How does energy travel in foodwebs?

Submitted by editor on 29 September 2015.Get the paper!

Food webs represent the general framework of ecological communities. Our study unfold the structural complexity of weighted food webs, where energy flows are quantified, highlighting  the topologies that are mainly responsible for distributing the energy flow to the species. Energy travels in the ecological community through the whole food web, but it is unlikely that all trophic pathways share the same importance for energy delivery. Thermodynamic, as well as ecological, constraints such as efficiency, prey preference, resource availability, affect the way energy is distributed. Accordingly, preferential pathways may emerge as key players in this respect. Because any trophic passage from prey to predator (i.e. trophic levels) necessarily implies some energy loss, shortening the routes for distributing energy to the species would reduce the total energetic cost for the whole system to perform energy delivery. A seminal work of Lindeman (1942) anticipated that---because of the low efficiency of resource transfer between trophic levels---the main routes for energy delivery in food webs would be short.
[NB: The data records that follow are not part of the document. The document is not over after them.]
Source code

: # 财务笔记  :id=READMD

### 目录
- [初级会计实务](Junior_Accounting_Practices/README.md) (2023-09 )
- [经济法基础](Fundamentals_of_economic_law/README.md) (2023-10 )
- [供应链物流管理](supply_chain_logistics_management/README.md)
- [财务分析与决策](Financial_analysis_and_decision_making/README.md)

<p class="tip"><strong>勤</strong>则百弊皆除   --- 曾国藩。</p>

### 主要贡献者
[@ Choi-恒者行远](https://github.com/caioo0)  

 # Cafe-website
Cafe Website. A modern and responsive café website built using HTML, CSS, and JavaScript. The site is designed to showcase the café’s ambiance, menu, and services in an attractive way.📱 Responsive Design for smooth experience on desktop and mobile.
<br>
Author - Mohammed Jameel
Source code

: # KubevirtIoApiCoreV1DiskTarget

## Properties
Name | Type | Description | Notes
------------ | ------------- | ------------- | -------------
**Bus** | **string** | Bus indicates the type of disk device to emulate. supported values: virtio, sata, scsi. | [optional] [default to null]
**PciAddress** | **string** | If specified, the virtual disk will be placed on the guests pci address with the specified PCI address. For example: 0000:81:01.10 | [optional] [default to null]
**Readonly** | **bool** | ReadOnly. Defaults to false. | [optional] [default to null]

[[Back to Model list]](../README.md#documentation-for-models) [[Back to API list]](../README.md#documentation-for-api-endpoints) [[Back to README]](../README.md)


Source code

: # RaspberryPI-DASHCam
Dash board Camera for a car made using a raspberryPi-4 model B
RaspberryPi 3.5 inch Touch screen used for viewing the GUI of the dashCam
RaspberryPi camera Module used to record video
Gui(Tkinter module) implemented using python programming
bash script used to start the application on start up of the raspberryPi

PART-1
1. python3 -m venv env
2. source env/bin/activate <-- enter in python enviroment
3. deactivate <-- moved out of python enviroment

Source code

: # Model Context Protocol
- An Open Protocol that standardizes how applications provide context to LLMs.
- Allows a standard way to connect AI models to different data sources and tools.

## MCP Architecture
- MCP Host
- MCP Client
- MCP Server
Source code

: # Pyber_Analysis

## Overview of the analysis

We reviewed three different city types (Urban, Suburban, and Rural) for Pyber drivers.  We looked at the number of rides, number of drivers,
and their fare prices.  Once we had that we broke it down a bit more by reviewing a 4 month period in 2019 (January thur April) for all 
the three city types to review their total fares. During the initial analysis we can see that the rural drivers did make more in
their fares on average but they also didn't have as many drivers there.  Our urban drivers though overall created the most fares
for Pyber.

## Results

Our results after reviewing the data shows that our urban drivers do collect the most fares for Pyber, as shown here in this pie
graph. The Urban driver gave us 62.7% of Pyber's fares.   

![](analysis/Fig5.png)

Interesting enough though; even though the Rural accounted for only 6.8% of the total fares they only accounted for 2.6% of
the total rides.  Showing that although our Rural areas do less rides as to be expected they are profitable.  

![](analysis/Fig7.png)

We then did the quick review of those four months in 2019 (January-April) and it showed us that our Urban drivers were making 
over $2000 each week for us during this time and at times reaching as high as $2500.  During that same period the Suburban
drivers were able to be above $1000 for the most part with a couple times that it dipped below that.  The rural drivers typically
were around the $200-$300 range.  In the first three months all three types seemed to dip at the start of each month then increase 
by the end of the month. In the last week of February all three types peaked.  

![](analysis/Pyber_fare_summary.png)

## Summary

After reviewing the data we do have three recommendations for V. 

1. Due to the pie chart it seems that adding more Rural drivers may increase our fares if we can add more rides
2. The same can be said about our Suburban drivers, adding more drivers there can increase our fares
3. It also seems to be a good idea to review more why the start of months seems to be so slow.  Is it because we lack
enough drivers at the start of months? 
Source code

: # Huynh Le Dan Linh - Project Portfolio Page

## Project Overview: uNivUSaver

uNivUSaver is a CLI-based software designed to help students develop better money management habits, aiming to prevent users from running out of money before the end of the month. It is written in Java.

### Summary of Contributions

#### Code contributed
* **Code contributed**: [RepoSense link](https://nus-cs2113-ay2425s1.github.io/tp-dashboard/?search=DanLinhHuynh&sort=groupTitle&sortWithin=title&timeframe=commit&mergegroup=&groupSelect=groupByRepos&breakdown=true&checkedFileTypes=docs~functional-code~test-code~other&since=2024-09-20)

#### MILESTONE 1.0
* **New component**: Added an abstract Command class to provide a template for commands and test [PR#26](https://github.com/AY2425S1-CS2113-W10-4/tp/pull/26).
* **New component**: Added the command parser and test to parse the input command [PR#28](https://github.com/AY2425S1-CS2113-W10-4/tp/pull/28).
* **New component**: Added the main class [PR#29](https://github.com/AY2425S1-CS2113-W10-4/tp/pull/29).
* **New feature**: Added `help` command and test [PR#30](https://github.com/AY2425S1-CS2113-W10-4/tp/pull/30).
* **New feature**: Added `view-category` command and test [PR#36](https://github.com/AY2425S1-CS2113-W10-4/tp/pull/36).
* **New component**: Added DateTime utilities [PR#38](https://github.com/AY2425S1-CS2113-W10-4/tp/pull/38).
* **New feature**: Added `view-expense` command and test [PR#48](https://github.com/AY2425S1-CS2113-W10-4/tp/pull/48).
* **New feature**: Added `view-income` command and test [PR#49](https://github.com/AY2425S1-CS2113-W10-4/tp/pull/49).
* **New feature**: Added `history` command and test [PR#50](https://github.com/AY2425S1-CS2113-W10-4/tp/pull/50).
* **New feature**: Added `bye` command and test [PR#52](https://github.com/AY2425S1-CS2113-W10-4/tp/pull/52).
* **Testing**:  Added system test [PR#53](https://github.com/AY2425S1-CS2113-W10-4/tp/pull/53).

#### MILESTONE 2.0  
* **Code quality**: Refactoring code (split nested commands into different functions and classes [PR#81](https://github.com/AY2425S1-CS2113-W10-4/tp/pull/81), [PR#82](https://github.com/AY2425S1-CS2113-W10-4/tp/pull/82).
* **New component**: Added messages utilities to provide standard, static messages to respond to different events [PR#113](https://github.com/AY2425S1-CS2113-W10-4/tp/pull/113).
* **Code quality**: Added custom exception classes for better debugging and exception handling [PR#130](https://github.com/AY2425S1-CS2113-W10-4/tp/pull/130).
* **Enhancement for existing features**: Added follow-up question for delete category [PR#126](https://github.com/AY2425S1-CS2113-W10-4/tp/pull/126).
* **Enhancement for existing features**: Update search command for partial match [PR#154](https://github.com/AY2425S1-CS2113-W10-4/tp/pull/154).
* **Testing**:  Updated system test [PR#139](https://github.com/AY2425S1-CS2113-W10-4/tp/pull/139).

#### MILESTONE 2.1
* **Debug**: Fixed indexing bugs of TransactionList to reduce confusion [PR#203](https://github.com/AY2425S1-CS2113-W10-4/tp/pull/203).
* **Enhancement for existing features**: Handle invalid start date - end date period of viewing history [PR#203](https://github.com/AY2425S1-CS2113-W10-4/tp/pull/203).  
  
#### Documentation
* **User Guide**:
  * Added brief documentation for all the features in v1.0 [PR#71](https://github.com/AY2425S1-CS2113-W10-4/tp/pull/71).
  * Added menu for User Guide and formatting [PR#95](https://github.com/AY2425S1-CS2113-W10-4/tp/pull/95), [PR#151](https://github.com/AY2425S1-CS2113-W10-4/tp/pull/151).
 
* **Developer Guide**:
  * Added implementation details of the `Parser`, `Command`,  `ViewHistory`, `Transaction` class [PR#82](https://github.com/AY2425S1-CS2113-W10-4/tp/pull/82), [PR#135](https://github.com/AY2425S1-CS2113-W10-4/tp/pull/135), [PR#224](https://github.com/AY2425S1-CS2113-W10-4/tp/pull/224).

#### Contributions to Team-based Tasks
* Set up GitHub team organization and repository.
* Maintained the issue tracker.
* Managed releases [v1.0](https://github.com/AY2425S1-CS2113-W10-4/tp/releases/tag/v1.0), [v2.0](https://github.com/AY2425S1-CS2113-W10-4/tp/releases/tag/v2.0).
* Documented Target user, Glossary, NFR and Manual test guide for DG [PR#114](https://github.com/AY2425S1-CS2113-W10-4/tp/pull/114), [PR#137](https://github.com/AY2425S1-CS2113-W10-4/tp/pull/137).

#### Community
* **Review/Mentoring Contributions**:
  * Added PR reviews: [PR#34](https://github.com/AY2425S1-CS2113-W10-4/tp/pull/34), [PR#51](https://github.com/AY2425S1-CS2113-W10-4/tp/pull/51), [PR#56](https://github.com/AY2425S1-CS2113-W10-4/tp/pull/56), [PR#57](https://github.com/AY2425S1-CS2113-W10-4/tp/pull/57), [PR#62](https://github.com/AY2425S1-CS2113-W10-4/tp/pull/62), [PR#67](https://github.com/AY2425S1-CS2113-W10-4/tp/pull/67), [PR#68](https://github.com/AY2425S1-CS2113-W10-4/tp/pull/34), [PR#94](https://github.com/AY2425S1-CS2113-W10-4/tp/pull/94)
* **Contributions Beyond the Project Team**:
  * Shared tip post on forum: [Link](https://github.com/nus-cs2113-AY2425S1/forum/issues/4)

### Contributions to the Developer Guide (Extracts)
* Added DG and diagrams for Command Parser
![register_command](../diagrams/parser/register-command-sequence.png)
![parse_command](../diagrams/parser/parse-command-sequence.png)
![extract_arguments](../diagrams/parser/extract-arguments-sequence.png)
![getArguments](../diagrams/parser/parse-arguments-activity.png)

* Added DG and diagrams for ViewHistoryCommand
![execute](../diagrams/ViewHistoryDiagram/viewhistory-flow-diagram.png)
Following this idea other studies argued  that the trophic chains of maximum energy value would be the shortest.

We analyzed 30 well resolved weighted empirical food webs. Our major aim is to address whether the main energy flow in food webs travels along the shortest possible paths or whether other, longer structures can be responsible for distributing the main energy flow to the species. We discover that the trophic chains of major energy flow are not the shortest possible, but they are shorter than the average ensemble. The results show that in food webs, the bulk of energy travels along pathways that tend to be short. The short structure of the effective backbone for energy flows should be an optimized configuration that emerges from a trade-off between maximizing resource input with a minimum loss (minimum trophic level) and a suite of constraints that may include feeding preference, size effect in predator-prey interactions, dynamical features, and efficiency in energy transfer between trophic levels. This research would confirm Lindeman hypothesis that energy travels along short routes, confirming the thermodynamic view of earlier ecologists.

Photo: The picture represents the lake Scuro ecosystems (Parma, Italy), one of the food web analyzed in the paper, in the cold season (October 2003); from Prof. Gianpaolo Rossetti, Università di Parma, database.